Real GDP (GDP adjusted for inflation) fell only 0.4 percent during the 2001 recession, and the recovery was completed by Dec. 31, 2001, he said. Since then, the U.S. economy has been expanding.
The president convinced Congress to go along with a second tax cut in 2003. That happened in time to help the expansion pick up after being hammered by the Sept.11, 2001 terrorist attacks, corporate scandals and the war in Iraq, Smith said.
"Unfortunately, all these tax changes, several more of which were enacted or extended in two tax bills enacted in the past few months, have added even more complications to the tax code," he said. "It takes a real expert to be able to fill out her or his own tax return these days, and it gets worse every year."
The UNC professor, rated by The Wall Street Journal as the nation’s most accurate economic forecaster in three of the past nine years, made his remarks in the latest issue of the Business Forecast, a newsletter he writes for the business school.
"President Bush has said he wants to make his tax cuts permanent," Smith said. "He has also said he wants to pursue tax reform in his second term. A very good way to do that would be to junk the entire current system of corporate and personal income taxation. A wonderful replacement would be a flat tax on consumption."
All analysts agree that one of the biggest U.S. economic problems is the low savings rate, he said. Since savings must equal investment by definition, that shortfall "means that we must rely on foreigners to finance investment in the United States."
Total retail sales in this country were nearly $4 trillion in fiscal year 2004, which ended Sept. 30, the economist said. Total personal income tax receipts in the same period were $816.3 billion. Thus a flat tax on retail sales would have to be 20.6 percent to replace the income tax. If all services such as work performed by utilities, doctors, dentists, lawyers, educators and others were subject to the same tax, the rate could be reduced to 12 percent or so.
"If one wished to provide a rebate to all households with less than the median income of $50,000, then a flat rate of about 14 percent would work," Smith said. "This would result in a huge efficiency gain for the U.S. economy. We could abolish the Internal Revenue Service and repeal the 16th amendment to the Constitution, so it would be hard to bring back an income tax. If businesses paid the same flat tax, the rate could probably be reduced to 11 to 12 percent, though business taxes are always passed along to consumers through pricing."
Savings would not be taxed at all, he said. Neither would dividends or capital gains or estates. There would be no loopholes. There would be no special interests lobbying Congress for tax breaks.
The sellers of goods and services would collect taxes. The collected money would be sent on to the U.S. Treasury on a daily, weekly or monthly basis, depending on volume.
"Some experts have estimated that such a tax would add one to two trillion dollars in efficiency gains to the U.S. economy over the first few years," Smith said. "It would also make the level of U.S. economic activity permanently higher and would dramatically reduce or even eliminate the federal budget deficit until 2012 or so."

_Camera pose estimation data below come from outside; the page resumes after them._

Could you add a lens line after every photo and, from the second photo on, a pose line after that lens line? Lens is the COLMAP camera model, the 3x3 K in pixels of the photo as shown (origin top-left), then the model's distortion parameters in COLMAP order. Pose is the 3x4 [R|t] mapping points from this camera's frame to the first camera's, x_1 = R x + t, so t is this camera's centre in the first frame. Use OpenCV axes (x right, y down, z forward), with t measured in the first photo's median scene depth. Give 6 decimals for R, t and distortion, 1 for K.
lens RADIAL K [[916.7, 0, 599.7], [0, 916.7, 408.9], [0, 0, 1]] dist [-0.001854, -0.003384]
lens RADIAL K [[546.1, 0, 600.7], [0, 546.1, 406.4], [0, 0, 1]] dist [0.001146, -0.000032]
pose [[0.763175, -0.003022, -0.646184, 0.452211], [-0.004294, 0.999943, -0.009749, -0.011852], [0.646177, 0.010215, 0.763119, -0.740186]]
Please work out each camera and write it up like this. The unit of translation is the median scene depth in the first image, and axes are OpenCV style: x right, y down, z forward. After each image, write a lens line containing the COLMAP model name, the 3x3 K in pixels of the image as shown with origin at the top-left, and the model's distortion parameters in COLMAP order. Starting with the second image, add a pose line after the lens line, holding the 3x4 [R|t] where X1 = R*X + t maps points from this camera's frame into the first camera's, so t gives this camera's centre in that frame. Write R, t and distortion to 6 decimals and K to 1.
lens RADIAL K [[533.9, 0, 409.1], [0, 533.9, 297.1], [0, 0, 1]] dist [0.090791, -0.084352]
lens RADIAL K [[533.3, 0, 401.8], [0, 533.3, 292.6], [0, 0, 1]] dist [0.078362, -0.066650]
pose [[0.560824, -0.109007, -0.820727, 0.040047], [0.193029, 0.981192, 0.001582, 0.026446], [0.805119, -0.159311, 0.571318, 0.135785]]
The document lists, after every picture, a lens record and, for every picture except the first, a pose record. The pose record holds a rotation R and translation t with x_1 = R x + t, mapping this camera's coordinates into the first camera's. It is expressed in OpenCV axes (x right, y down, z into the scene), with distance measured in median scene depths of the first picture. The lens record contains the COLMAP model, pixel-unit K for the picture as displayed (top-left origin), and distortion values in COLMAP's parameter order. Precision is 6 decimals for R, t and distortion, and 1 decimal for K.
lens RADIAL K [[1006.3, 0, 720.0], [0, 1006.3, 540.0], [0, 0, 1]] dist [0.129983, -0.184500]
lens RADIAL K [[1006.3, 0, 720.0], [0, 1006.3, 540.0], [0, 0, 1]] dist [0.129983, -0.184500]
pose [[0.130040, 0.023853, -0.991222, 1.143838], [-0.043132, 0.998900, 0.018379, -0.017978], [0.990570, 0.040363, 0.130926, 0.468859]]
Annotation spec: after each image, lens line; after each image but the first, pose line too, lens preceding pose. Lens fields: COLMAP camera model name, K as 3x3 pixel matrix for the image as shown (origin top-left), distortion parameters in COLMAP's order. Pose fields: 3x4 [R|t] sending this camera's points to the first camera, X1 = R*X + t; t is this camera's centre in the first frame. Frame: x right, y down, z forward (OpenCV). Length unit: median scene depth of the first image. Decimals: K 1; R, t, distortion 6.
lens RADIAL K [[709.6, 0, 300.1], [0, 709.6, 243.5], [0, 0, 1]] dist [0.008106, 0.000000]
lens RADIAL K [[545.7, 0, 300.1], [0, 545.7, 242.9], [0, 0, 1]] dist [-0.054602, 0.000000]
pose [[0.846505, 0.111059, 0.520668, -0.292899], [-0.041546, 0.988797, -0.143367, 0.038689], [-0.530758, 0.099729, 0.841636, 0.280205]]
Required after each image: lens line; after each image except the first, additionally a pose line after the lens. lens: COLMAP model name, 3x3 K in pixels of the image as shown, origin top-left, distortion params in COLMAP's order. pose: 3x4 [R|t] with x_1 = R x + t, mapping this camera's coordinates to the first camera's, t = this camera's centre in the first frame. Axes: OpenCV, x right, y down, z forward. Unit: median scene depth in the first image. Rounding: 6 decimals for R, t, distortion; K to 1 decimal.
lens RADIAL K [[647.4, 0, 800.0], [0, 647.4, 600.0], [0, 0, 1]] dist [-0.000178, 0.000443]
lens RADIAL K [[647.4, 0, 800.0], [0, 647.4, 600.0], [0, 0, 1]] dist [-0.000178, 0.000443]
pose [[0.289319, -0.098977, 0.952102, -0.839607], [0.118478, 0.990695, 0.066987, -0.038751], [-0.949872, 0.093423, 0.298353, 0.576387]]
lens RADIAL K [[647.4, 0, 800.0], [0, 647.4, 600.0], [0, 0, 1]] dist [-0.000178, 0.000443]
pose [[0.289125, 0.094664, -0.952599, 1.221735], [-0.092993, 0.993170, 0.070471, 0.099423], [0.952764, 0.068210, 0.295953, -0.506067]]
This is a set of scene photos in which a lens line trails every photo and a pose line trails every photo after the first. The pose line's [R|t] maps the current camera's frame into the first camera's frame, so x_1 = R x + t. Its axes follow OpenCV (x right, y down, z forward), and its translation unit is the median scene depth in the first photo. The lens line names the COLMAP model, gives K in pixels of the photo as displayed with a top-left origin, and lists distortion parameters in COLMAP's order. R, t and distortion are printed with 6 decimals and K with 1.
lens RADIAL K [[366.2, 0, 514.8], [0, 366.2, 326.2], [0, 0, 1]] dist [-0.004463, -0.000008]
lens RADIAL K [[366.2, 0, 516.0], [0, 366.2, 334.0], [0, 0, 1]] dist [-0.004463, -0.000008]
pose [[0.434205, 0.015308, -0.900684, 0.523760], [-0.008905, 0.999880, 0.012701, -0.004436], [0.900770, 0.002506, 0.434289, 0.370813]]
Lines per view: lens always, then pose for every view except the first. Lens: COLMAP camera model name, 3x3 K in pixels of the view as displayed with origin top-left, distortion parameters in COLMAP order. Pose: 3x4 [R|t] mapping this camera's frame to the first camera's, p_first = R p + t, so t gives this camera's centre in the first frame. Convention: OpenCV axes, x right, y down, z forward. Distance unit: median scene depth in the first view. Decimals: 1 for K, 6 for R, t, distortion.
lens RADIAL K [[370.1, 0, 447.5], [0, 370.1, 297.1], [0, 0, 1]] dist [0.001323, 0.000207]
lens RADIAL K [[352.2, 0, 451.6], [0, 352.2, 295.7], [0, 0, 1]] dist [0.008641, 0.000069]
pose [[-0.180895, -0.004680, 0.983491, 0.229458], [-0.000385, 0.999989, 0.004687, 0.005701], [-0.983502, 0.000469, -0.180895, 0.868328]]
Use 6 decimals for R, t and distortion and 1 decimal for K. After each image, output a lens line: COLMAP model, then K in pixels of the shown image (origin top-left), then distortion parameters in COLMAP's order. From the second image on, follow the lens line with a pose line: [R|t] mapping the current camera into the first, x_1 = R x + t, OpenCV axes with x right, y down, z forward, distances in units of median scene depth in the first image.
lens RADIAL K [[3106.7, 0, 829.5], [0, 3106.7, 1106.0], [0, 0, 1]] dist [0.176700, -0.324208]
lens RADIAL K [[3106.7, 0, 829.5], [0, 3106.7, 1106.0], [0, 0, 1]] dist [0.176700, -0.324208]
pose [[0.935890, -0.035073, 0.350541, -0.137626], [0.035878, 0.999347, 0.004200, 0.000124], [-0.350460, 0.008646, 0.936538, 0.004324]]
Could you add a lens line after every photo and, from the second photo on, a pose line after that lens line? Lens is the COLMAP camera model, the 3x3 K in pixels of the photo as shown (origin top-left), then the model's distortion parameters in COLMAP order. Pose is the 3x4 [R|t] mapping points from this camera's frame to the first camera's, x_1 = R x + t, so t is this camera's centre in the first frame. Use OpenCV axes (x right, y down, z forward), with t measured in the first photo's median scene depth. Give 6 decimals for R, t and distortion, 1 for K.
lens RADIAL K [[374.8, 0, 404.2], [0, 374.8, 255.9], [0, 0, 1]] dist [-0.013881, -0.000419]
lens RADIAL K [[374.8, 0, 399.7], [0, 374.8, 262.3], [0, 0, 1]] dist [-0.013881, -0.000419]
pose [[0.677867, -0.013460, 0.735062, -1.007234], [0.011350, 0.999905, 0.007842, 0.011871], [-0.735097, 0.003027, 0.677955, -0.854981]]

Some people like such a tax because it would bring the underground economy totally into the system, he said. All consumer spending would be taxed.
The late broadcaster, David Brinkley, used to say that as desirable as such a system is, it would never come to pass because members of Congress get too many donations from people who want a specific tax break of some sort, Smith said. Brinkley may have been right, but many people said the same things about the Tax Reform Act of 1986.
"Just think about never having to fill out any tax forms again," he said. "That smile on your face ought to help make you an advocate of the flat tax on consumption."